There is no indication this particular group of migrants is armed in any way. Many are parents travelling with children and the barest of necessities - a bit of food, water, and often just a few pieces of clothing - to survive the thousands of miles needed to go before reaching the border.
Many of the approximately 7,000 migrants will also likely not make the full journey to the McAllen, Texas, or Tijuana, Mexico, entry points either.
After around 1,500 migrants were seen travelling through Mexico last year, only a few hundred made it to the border crossing where - this past summer - they faced Mr Trump’s “zero tolerance” and family separation policies.
Asylum is not actually a crime
For the migrants who do make it to the border - likely only a small percentage of the 7,000 in this particular group - many will probably attempt to seek asylum.
Per US Citizenship and Immigration Services, asylum seekers must "demonstrate [they] have suffered persecution or fear that they will suffer persecution due to" five factors: race, religion, nationality, membership in a particular social group, or political opinion.

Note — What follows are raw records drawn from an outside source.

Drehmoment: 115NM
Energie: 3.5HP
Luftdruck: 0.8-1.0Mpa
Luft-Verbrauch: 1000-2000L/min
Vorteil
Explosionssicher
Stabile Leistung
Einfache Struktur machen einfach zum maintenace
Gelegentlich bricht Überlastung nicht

The majority of migrants in the caravan are fleeing some of the world's most violent areas in terms of gang violence, murders per capita, and drug cartel control.
They have up to one year to apply for the status after they arrive in the US. The process can take up to 180 days and involves being fingerprinted and government officers running a check on all the claims being made in the application.
It is not a crime to enter the country without documentation if that person declares they are seeking the protected status.
During the administration of Barack Obama, undocumented immigrants would be detained initially but then released pending a court hearing to begin the process of granting asylum.
However, Attorney General Jeff Sessions has instituted a policy which essentially makes it a violation requiring detention.
It was what led to more than 2,000 children being taken away from families at the border as parents were jailed immediately and children cannot enter the US criminal justice system.
Instead, they were housed in separate ‘tent cities’ and centres along the border but also as far away as Chicago and New York.
After a massive public outcry from both Democrats and Republicans, Mr Trump signed an executive order this past June to end the policy, however, he has floated the idea of restarting it as he has been on the campaign trail.